Source:Laws 2022, LB767, § 9.
44-4610. Pharmacy benefit manager; specialty pharmacy network; exclusions.

A pharmacy benefit manager shall not exclude a Nebraska pharmacy from participation in the pharmacy benefit manager's specialty pharmacy network if:

(1) The pharmacy holds a specialty pharmacy accreditation from a nationally recognized independent accrediting organization; and

(2) The pharmacy is willing to accept the terms and conditions of the pharmacy benefit manager's agreement with the pharmacy benefit manager's specialty pharmacies.

Source:Laws 2022, LB767, § 10.
44-4611. Act; enforcement; director; powers and duties; monetary penalty.

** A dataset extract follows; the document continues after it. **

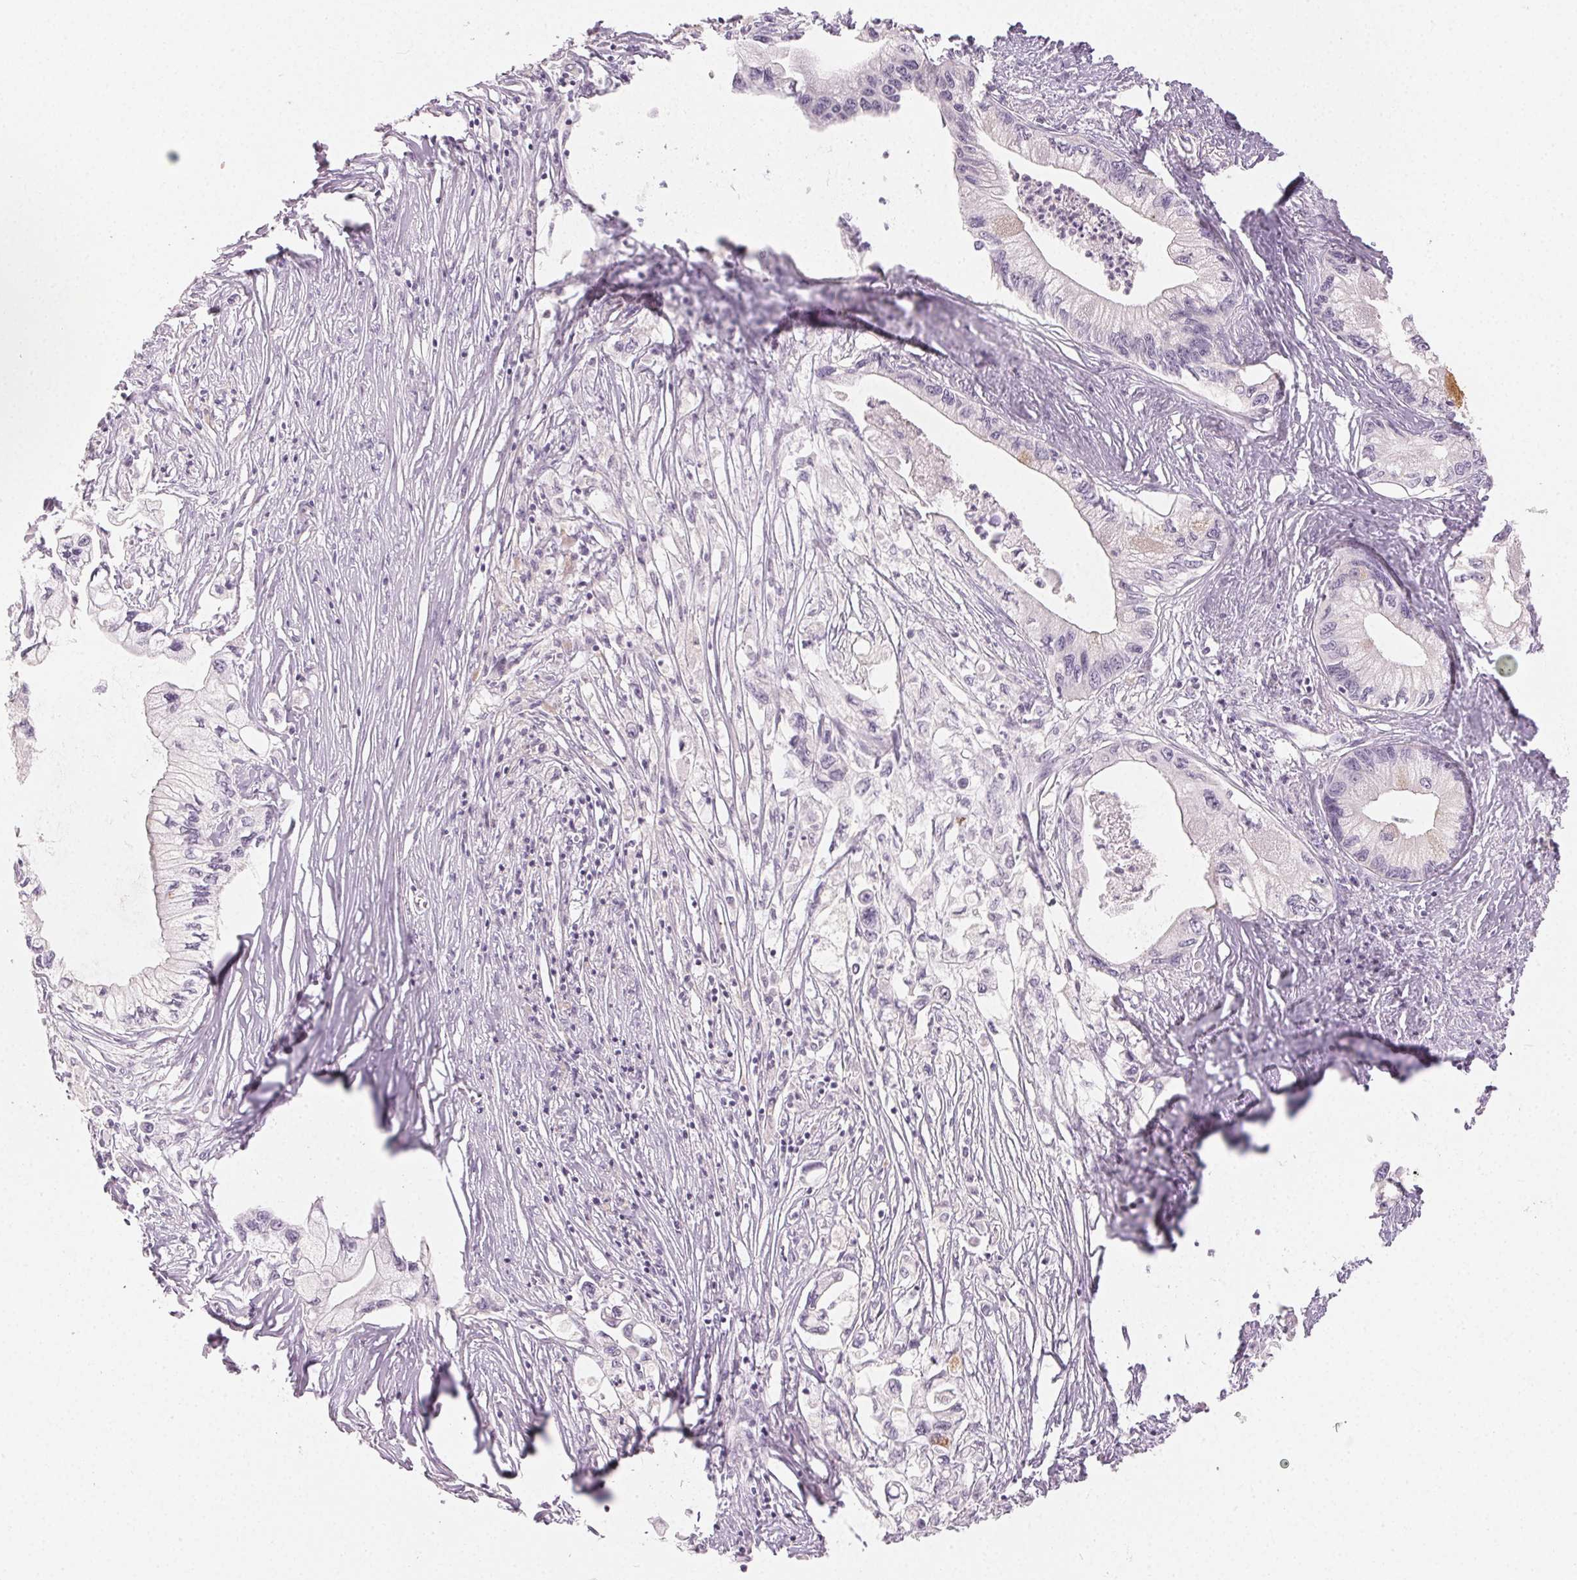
{"staining": {"intensity": "negative", "quantity": "none", "location": "none"}, "tissue": "pancreatic cancer", "cell_type": "Tumor cells", "image_type": "cancer", "snomed": [{"axis": "morphology", "description": "Adenocarcinoma, NOS"}, {"axis": "topography", "description": "Pancreas"}], "caption": "DAB (3,3'-diaminobenzidine) immunohistochemical staining of adenocarcinoma (pancreatic) reveals no significant expression in tumor cells.", "gene": "LVRN", "patient": {"sex": "male", "age": 61}}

(1) The director shall enforce compliance with the requirements of the Pharmacy Benefit Manager Licensure and Regulation Act.

(2)(a) Pursuant to the Insurers Examination Act, the director may examine or audit the books and records of a pharmacy benefit manager providing a claims processing service or other prescription drug or device service for a health benefit plan to determine compliance with the act.

(b) Information or data acquired during an examination under subdivision (2)(a) of this section is:

(i) Considered proprietary and confidential;

(ii) Not subject to sections 84-712, 84-712.01, and 84-712.03 to 84-712.09;

(iii) Not subject to subpoena; and

(iv) Not subject to discovery or admissible as evidence in any private civil action.

(3) The director may use any document or information provided pursuant to subsection (3) or (4) of section 44-4606 in the performance of the director's duties to determine compliance with the Pharmacy Benefit Manager Licensure and Regulation Act.

(4) The director may impose a monetary penalty on a pharmacy benefit manager or the health carrier with which a pharmacy benefit manager is contracted for a violation of the Pharmacy Benefit Manager Licensure and Regulation Act. The director shall establish the monetary penalty for a violation of the act in an amount not to exceed one thousand dollars per entity for each violation.

Source:Laws 2022, LB767, § 11.

Cross References

44-4612. Rules and regulations.

The director may adopt and promulgate rules and regulations to carry out the Pharmacy Benefit Manager Licensure and Regulation Act.